Barkha Dutt, eine Kolumnistin der Washington Post, deren Vater vor einigen Tagen an Covid gestorben war, sagte, die letzten Worte ihres Vaters seien: “Ich verschlucke mich. Bitte behandeln Sie mich.” Sie war wütend und verraten, dass die Politiker in ganz Indien immer noch Kundgebungen abhielten, als Menschen in ganz Indien gegen das Virus kämpften. Dutt beschrieb Modis Regierung als “Schwielen”, “taub” und in “völliger Verleugnung”.

Sie sagte, das Gesundheitssystem sei eindeutig zusammengebrochen – aber das sei nicht die Schuld von Ärzten, Krankenhäusern oder Mitarbeitern an vorderster Front.

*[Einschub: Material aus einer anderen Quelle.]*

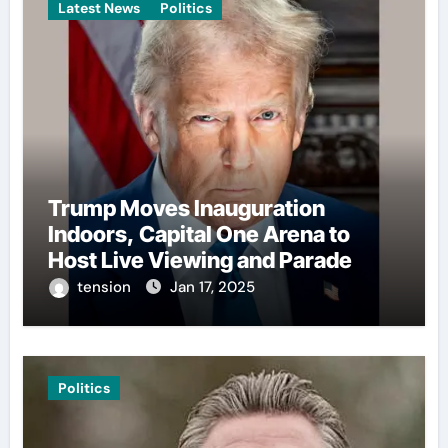
Latest News
Politics
Trump Moves Inauguration
Indoors, Capital One Arena to
Host Live Viewing and Parade
tension
Jan 17, 2025
Politics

“Wir sind von der Regierung gescheitert, die nicht daran gedacht hat, einen Notfallplan für die zweite Welle aufzustellen”, sagte sie. “Wird jemand die Verantwortung für die Tausenden übernehmen, die sterben?”

Esha Mitra und Manveena Suri berichteten aus Neu-Delhi. Akanksha Sharma trug zur Berichterstattung aus Hongkong bei.